*** Opening of Document passage ***

Kyroudi et al. investigated the discrepancies between Pareto optimal plans and final deliverable plans in Raystation's multi-criteria optimization (MCO). MCO allows you to interactively compare near-optimal plans created in fluence space, however discrepancies can arise during final dose calculation when machine restrictions and heterogeneities are applied. The largest differences were found for small targets surrounded by low density tissue. The lack of systematic differences between plans made it difficult to predict the direction and magnitude of dosimetric changes. Radiother Oncol. 2016 Aug; 120(2):346-8.
Hussein et al. built a knowledge-based planning (KPB) model for prostate and cervix uteri cancer cases using Varian's RapidPlan. Forty IMRT clinical cases were used for prostate, and thirty-seven VMAT cases were used for the cervix uteri cases. Initial plans generated using KPB had poor superior-inferior target coverage. Adjusting the PTV parameters in the model resulted in the generation of acceptable clinical plans, requiring no planner intervention, in 9 out of 10 cases. Their model has since been used on 100 clinical cases. Radiother Oncol. 2016 Sep;120(3):473-479.
Henry Wang et al. reported an interesting IMRT planning approach of incorporating planners' actual operation (mouse and keyboard interactions) on a commercial TPS and then use the information acquired to improve efficiency of IMRT planning of similar clinical cases. The knowledge is gained by using C# programs to automatically record planners' operations during the actual planning process. The knowledge is used to help modify TPS optimization parameters subsequently on other similar cases. They demonstrated the method on a head and neck VMAT case and a prostate IMRT case, where significant improvement on planning efficiency is observed. J Appl Clin Med Phys. 2016 Nov 8;17(6):6425.

*** Close of Document passage ***

Prompt: Reproduce word for word the part of the radiotherapy planning summaries starting with "Henry Wang et" and going on through "2016 Nov 8;17(6):6425.". The listing plays no part in this work.

*** Opening of Record set ***

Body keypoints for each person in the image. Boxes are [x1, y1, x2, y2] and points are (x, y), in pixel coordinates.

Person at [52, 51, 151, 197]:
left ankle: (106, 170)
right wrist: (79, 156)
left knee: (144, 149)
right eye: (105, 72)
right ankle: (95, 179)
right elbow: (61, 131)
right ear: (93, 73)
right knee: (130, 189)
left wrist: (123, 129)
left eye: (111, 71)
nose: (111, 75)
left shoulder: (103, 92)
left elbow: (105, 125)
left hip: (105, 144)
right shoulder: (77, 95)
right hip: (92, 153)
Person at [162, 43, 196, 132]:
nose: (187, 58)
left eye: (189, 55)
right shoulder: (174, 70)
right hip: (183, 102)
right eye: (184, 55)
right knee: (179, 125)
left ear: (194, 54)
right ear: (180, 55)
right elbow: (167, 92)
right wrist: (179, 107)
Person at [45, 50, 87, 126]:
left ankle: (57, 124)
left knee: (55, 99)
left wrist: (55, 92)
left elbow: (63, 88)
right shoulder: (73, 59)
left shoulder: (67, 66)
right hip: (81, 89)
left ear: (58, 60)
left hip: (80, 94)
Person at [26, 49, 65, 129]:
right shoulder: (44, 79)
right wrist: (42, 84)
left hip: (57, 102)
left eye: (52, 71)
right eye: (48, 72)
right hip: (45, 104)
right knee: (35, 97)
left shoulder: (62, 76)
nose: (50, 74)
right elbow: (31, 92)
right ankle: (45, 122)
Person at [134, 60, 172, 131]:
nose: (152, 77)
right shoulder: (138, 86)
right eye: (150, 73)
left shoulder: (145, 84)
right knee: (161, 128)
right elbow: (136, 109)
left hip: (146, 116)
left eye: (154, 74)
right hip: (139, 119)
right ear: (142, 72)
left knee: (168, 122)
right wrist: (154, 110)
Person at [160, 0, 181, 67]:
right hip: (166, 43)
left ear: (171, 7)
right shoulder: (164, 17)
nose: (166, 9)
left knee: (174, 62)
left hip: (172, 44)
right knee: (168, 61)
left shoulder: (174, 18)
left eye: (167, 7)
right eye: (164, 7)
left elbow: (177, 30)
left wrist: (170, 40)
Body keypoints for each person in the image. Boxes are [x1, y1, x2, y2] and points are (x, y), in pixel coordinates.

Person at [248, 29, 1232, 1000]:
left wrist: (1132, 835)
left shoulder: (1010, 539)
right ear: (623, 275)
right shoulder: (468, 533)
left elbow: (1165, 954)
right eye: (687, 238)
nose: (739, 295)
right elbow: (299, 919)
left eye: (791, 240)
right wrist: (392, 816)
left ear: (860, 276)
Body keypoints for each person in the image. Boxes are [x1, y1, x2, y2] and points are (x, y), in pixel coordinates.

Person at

*** Close of Record set ***
*** Opening of Record set ***

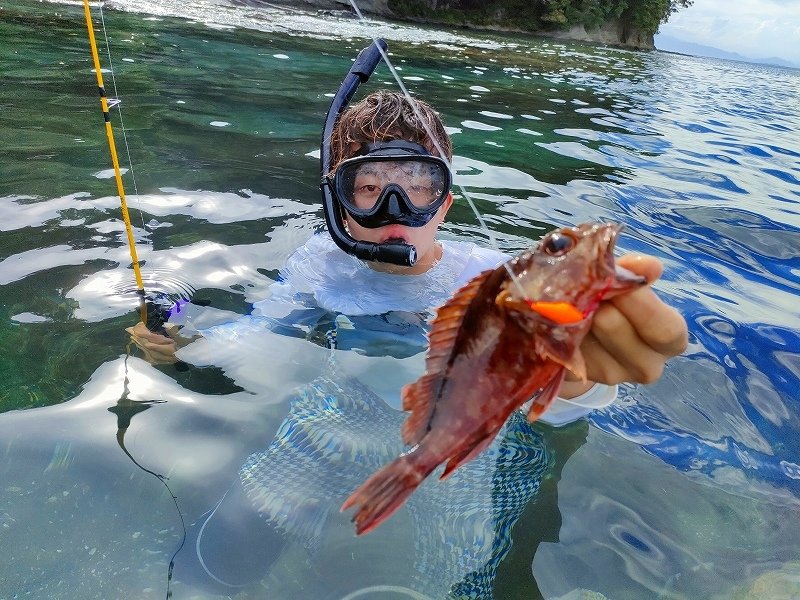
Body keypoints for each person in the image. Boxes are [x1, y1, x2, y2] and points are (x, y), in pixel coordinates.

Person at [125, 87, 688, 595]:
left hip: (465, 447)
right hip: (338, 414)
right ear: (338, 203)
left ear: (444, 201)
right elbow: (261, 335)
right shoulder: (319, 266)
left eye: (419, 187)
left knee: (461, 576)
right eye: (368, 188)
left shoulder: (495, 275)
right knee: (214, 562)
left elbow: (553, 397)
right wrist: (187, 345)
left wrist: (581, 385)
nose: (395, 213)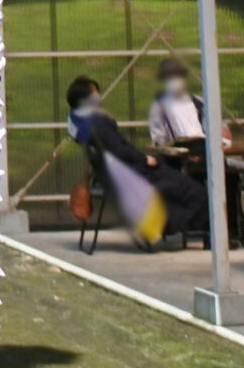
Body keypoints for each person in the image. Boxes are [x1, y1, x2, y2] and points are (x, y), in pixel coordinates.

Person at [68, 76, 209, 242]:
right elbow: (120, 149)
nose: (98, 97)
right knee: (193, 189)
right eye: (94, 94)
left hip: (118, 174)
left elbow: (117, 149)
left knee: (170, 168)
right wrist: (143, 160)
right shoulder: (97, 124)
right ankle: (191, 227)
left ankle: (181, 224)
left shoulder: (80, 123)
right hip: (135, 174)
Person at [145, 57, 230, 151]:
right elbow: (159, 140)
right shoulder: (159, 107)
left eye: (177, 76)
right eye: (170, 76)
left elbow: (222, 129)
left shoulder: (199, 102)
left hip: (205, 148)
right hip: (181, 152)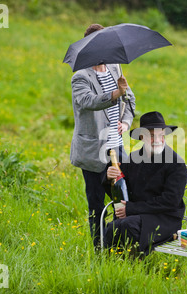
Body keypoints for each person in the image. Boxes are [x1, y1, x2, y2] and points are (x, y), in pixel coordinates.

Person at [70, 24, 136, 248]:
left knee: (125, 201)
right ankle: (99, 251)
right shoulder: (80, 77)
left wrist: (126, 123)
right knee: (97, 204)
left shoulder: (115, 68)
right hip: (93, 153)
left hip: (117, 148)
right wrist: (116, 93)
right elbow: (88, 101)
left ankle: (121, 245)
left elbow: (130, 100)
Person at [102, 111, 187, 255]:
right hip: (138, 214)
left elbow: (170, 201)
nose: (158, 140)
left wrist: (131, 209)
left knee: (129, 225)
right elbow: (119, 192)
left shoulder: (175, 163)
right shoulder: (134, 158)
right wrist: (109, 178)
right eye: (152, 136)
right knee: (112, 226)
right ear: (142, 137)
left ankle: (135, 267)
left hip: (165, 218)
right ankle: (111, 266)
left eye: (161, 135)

*** Close of Record set ***

Exercise result:
Henry Wang et al. reported an interesting IMRT planning approach of incorporating planners' actual operation (mouse and keyboard interactions) on a commercial TPS and then use the information acquired to improve efficiency of IMRT planning of similar clinical cases. The knowledge is gained by using C# programs to automatically record planners' operations during the actual planning process. The knowledge is used to help modify TPS optimization parameters subsequently on other similar cases. They demonstrated the method on a head and neck VMAT case and a prostate IMRT case, where significant improvement on planning efficiency is observed. J Appl Clin Med Phys. 2016 Nov 8;17(6):6425.